__AIM OF THE TASK__: When the line containing "X019600Y000100D01*" is found in the data below, copy it and each line after it through the line containing "X008624Y011100D03*", exactly and with no others.
Start of DATA TO PROCESS
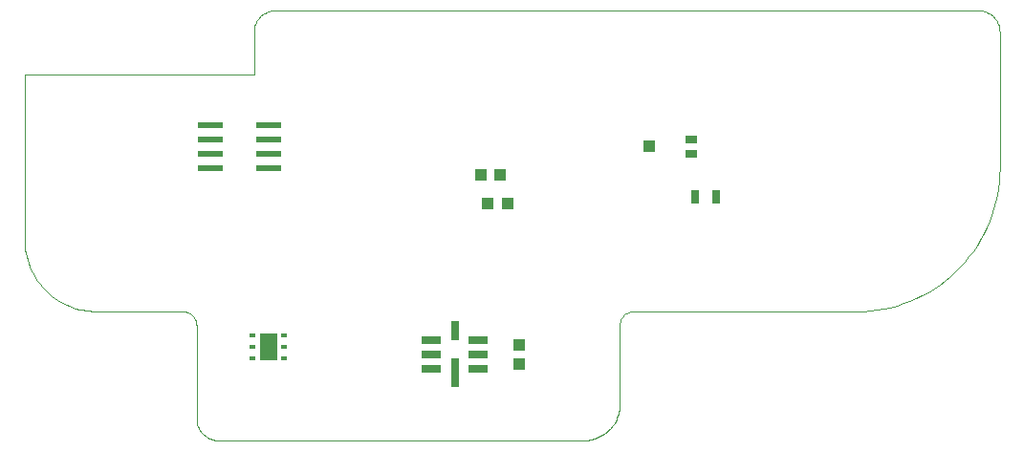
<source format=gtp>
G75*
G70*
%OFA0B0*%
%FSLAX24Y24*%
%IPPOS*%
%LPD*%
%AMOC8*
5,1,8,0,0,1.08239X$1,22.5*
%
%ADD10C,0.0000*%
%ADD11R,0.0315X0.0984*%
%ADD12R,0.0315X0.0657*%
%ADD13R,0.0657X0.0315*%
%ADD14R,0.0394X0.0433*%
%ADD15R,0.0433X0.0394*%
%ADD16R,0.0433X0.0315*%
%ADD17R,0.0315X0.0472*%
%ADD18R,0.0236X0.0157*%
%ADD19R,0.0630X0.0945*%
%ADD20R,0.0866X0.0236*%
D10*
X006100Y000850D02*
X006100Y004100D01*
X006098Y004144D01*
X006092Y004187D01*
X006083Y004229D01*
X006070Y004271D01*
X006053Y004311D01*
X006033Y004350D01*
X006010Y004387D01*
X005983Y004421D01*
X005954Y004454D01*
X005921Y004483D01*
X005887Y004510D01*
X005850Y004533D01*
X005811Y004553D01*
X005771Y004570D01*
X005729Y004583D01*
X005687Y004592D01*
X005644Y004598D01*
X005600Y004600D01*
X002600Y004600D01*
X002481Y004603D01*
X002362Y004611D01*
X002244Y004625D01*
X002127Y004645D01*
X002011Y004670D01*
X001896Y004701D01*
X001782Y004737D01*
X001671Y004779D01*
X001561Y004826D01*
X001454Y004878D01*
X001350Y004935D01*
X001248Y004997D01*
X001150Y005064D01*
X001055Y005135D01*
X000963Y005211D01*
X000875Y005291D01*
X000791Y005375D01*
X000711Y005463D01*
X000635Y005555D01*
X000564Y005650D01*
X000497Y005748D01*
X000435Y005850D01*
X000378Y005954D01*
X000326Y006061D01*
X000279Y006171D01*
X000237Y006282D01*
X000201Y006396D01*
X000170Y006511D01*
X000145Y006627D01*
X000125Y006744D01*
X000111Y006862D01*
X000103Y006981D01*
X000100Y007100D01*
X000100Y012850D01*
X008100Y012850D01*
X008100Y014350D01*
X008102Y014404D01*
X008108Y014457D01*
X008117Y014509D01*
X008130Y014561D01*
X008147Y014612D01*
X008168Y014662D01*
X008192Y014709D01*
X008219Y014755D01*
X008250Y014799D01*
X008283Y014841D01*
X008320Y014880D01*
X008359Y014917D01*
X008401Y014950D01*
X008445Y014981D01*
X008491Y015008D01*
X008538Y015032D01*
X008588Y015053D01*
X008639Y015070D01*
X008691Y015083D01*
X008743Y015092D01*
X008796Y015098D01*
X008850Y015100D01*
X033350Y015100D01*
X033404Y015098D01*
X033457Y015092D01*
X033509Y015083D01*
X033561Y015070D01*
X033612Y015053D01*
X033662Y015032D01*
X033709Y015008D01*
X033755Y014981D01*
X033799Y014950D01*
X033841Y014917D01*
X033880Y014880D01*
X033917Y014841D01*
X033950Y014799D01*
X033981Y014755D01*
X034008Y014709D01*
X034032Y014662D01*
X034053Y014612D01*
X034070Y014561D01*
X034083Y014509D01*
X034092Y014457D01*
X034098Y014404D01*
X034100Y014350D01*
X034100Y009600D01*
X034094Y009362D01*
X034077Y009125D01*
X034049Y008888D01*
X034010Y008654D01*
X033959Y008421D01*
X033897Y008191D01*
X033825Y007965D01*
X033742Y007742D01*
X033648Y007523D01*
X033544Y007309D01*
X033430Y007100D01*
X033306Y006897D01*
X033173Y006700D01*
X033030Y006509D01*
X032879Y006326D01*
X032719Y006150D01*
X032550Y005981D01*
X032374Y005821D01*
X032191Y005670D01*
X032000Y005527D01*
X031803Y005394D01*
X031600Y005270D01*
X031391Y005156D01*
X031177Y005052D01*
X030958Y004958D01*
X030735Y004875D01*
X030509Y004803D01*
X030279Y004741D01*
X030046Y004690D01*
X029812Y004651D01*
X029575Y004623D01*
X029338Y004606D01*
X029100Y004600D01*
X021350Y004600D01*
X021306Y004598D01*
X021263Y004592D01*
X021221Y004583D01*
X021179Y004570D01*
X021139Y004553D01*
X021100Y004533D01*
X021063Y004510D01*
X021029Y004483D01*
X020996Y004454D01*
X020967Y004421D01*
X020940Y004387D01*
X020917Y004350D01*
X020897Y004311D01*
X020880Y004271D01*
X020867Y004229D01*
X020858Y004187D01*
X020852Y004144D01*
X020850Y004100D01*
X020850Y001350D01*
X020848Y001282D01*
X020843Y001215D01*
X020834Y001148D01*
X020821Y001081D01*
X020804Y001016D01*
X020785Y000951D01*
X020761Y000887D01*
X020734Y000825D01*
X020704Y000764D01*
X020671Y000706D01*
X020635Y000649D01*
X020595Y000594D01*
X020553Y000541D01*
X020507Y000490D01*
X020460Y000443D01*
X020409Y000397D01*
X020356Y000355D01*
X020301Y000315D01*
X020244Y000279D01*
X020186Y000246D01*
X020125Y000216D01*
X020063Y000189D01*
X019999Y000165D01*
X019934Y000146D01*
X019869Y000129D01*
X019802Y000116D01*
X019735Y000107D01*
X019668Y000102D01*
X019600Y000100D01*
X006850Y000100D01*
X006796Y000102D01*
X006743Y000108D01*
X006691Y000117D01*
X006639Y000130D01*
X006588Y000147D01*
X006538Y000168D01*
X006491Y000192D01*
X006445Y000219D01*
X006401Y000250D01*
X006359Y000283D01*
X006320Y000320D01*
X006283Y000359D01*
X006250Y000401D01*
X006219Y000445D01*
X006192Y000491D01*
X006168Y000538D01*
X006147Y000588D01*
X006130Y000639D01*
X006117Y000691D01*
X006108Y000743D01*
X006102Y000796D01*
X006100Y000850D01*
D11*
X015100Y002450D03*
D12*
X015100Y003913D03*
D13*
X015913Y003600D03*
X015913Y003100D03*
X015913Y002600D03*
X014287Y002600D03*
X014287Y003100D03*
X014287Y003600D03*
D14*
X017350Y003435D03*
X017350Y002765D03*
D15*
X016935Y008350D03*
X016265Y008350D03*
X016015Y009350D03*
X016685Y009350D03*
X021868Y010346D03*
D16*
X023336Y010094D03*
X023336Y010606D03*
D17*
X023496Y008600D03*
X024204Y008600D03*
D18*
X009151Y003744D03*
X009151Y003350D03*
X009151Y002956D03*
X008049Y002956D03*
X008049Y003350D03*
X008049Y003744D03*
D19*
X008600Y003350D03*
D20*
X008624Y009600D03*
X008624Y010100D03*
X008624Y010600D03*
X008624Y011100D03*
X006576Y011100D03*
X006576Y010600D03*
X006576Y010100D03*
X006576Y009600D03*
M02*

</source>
End of DATA TO PROCESS
Start of DATA TO PROCESS
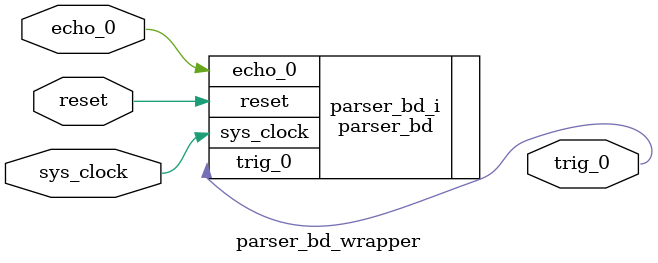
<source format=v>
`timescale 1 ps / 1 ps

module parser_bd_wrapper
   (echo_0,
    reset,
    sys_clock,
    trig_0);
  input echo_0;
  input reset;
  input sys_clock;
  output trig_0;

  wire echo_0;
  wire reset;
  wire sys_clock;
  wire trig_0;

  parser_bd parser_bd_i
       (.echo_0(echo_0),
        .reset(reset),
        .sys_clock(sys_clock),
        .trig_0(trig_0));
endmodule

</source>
End of DATA TO PROCESS
__RESULT OF THIS TASK__:
X019600Y000100D01*
X006850Y000100D01*
X006796Y000102D01*
X006743Y000108D01*
X006691Y000117D01*
X006639Y000130D01*
X006588Y000147D01*
X006538Y000168D01*
X006491Y000192D01*
X006445Y000219D01*
X006401Y000250D01*
X006359Y000283D01*
X006320Y000320D01*
X006283Y000359D01*
X006250Y000401D01*
X006219Y000445D01*
X006192Y000491D01*
X006168Y000538D01*
X006147Y000588D01*
X006130Y000639D01*
X006117Y000691D01*
X006108Y000743D01*
X006102Y000796D01*
X006100Y000850D01*
D11*
X015100Y002450D03*
D12*
X015100Y003913D03*
D13*
X015913Y003600D03*
X015913Y003100D03*
X015913Y002600D03*
X014287Y002600D03*
X014287Y003100D03*
X014287Y003600D03*
D14*
X017350Y003435D03*
X017350Y002765D03*
D15*
X016935Y008350D03*
X016265Y008350D03*
X016015Y009350D03*
X016685Y009350D03*
X021868Y010346D03*
D16*
X023336Y010094D03*
X023336Y010606D03*
D17*
X023496Y008600D03*
X024204Y008600D03*
D18*
X009151Y003744D03*
X009151Y003350D03*
X009151Y002956D03*
X008049Y002956D03*
X008049Y003350D03*
X008049Y003744D03*
D19*
X008600Y003350D03*
D20*
X008624Y009600D03*
X008624Y010100D03*
X008624Y010600D03*
X008624Y011100D03*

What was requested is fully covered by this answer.